Liquor and flickers—they were more than bosom buddies to America’s first leisured classes of the early 1900s. Booze and movies were darn well kissin’ cousins from the get-go, literally spun from the same fiber.

That fiber was cellulose.

Motion pictures were only possible because of cellulose. Dried and cut into strips, nitrate celluloid was clear and proved hearty enough to accept sprocket holes and snake through metal gears and stand up to the heat of projection lamps.

Alcohol was around since recorded history. But it took a wobbly step forward when modern distillers discovered cellulose, producing a more pure and potent grade of intoxicants.

Meanwhile, the number of consumers and dreamers with time on their hands exploded with the industrial revolution.

Downtown saloons were given some paint to become respectable salons and fancy bars and then became just so many neighborhood joints. The penny arcades with their novelty peep shows gave way to a string of nickelodeons. Inside, when the lights were lowered and that white blotch hit the screen, anything seemed possible—from coronation to damnation.
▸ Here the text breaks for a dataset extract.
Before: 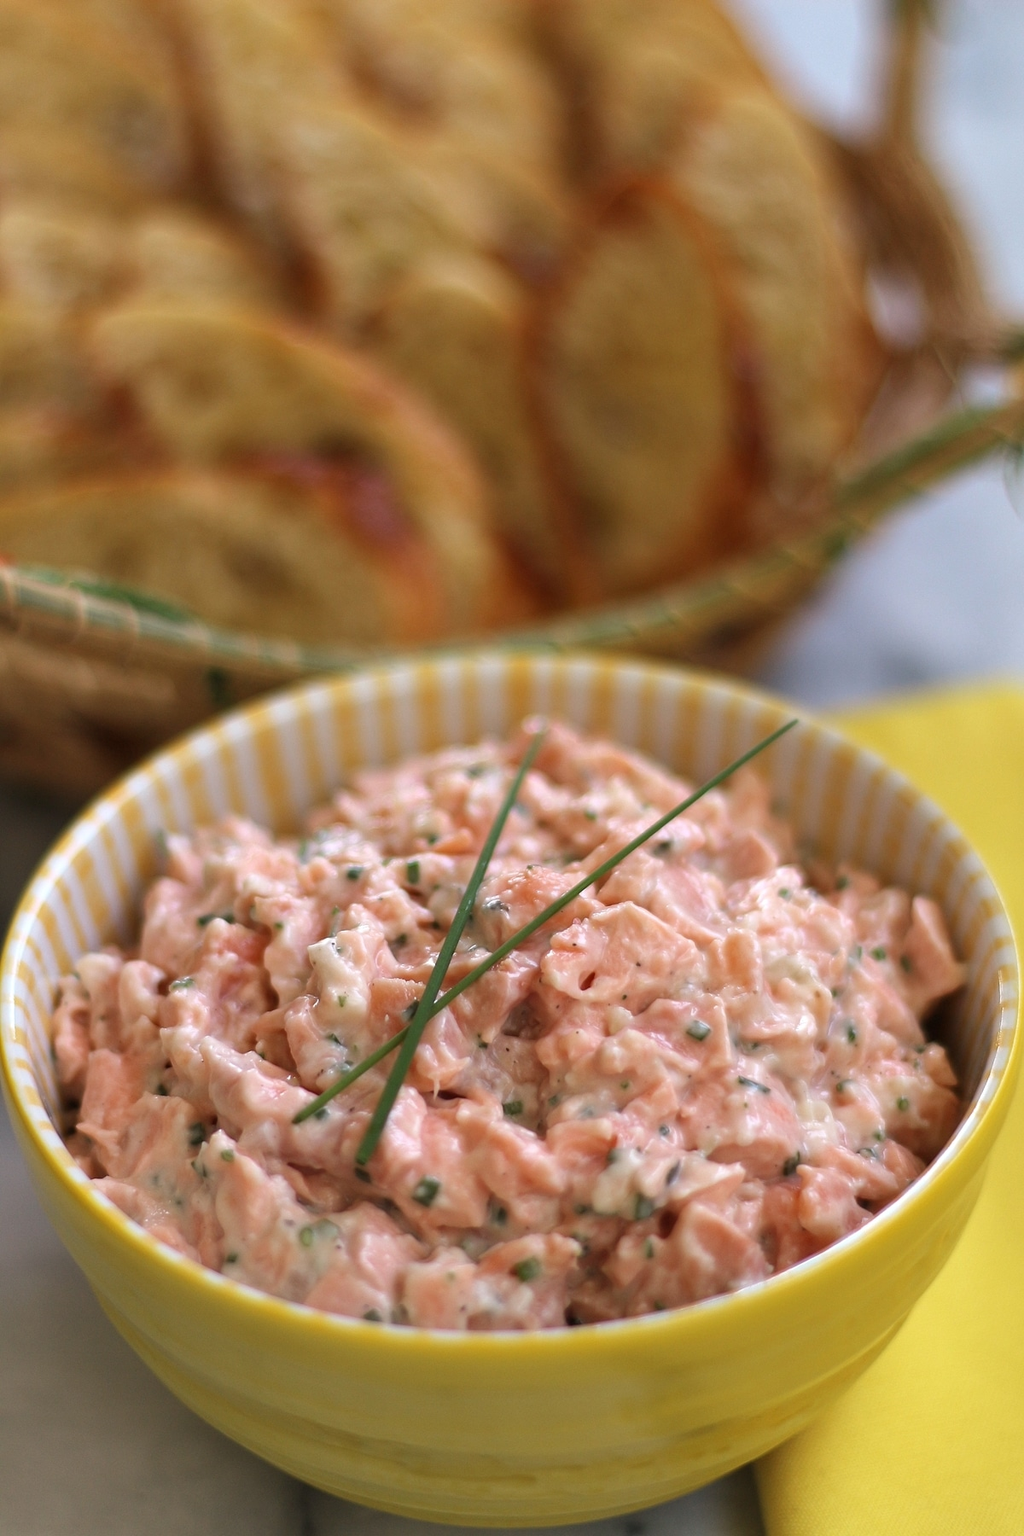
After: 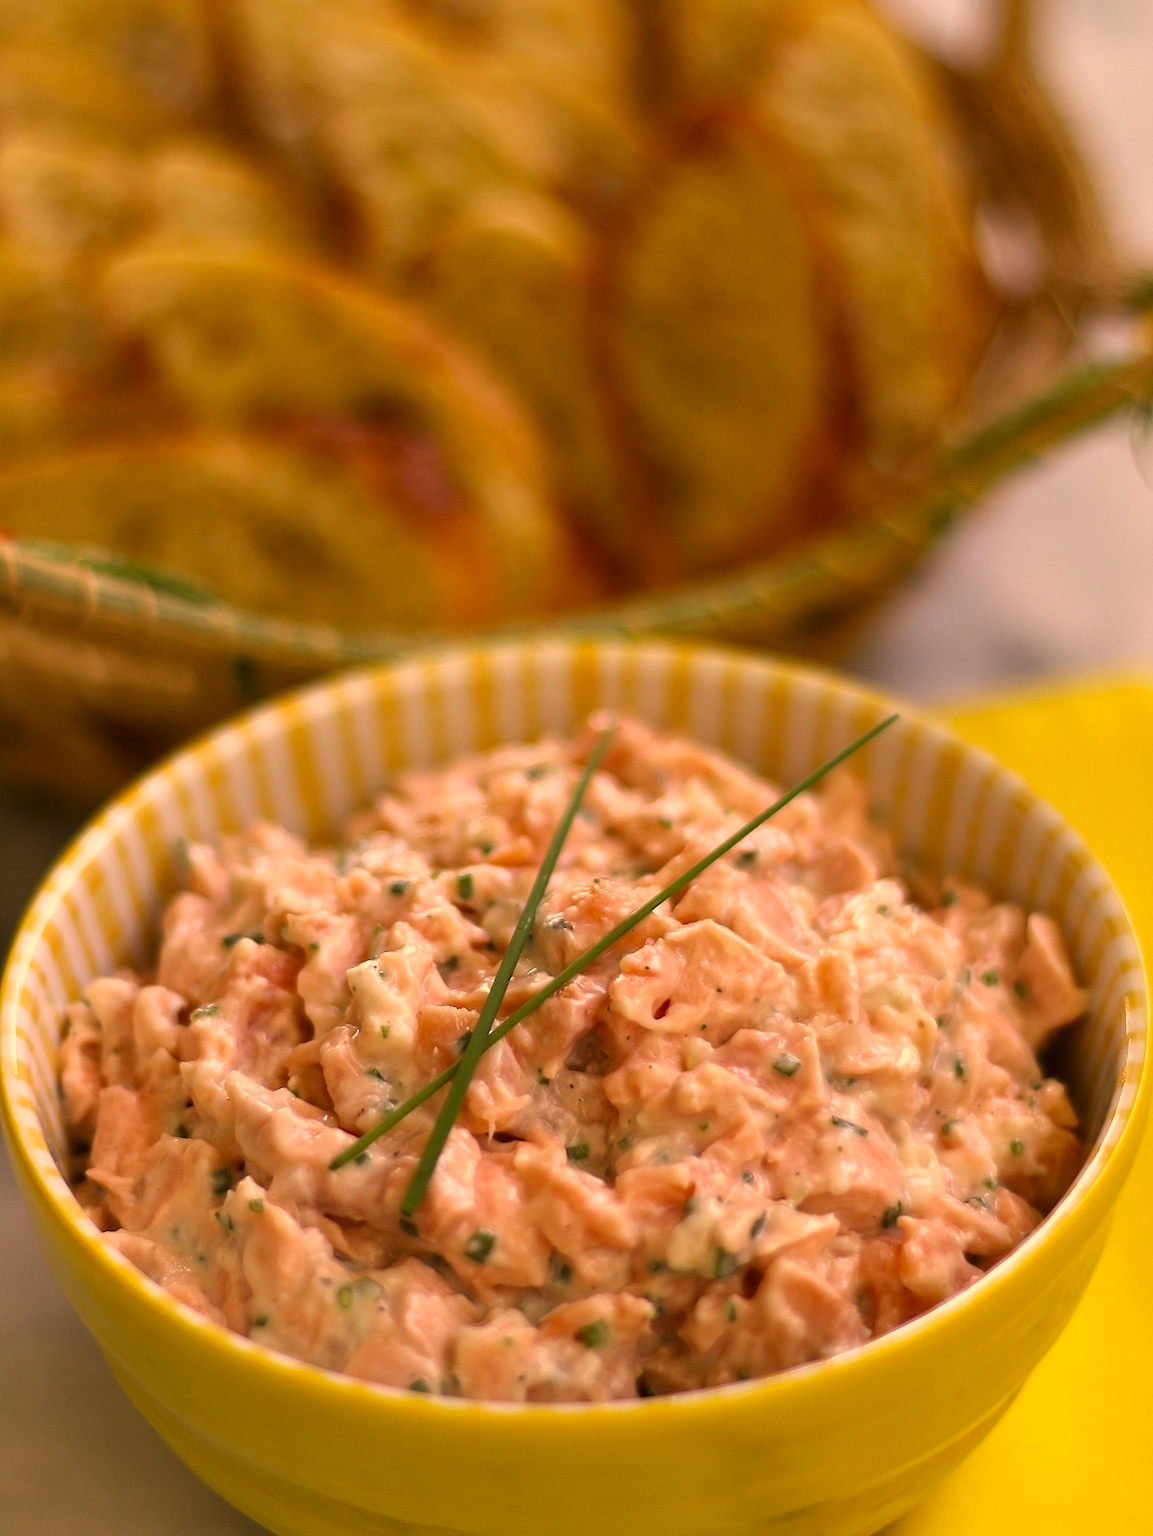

It turned out there was plenty of each to go around.

Carrie Nation took an axe to a Wichita saloon after watching her own husband lowered into what she termed “a drunkard’s grave.” Edwin S. Porter, later of “The Great Train Robbery” fame, made light of Carrie Nation’s suffering and her reformist zeal in his 1901 film for Edison’s studio, “Kansas Saloon Smashers.” (You’ll find a link in our Video page.)

The Biograph Co. also had fun with the temperance cause in two of its early “Jonesy” films of 1908 and 1909. Directing what was arguably the world’s first situation comedy series, movie pioneer D.W. Griffith crossed a line that same year, however, when he made a film honoring the centennial of Edgar Allan Poe’s birth.

The temperance gals were appalled and disgusted by these “picture people” daring to honor American letters’ most notorious public drunk. They painted picket signs and banners and pinned on their most businesslike hats to bring down the studio. My novel “The Designated Virgin” envisions how that confrontation might have played out.

The boycott failed but it gave a shot in the arm to the Anti-Saloon movement. Its various chapters and guises across the land came together in a national Prohibition Party that pushed through the 18th Amendment in 1920.

Griffith never made light of drunkenness in any of his films again. In 1931 he directed “The Struggle,” financed with his own money, his only talkie other than “Abraham Lincoln.” He based it on his own experience with the scourge of alcoholism, but it failed at the box office. People were not interested in paying to see one more “temperance lecture.”

Over the years Hollywood shoemakers lost many of their most glamorous customers to alcohol: John Gilbert, Owen Moore, Jack Pickford and sister Mary, Julia Bruns, Olive Thomas, John Barrymore, Buster Keaton, Judy Garland … the list goes on.

As for D.W. Griffith, the man who invented movies, his career ended with “The Struggle.” Literally. Some sixteen years later he died alone in a hotel room, a victim of alcohol addiction.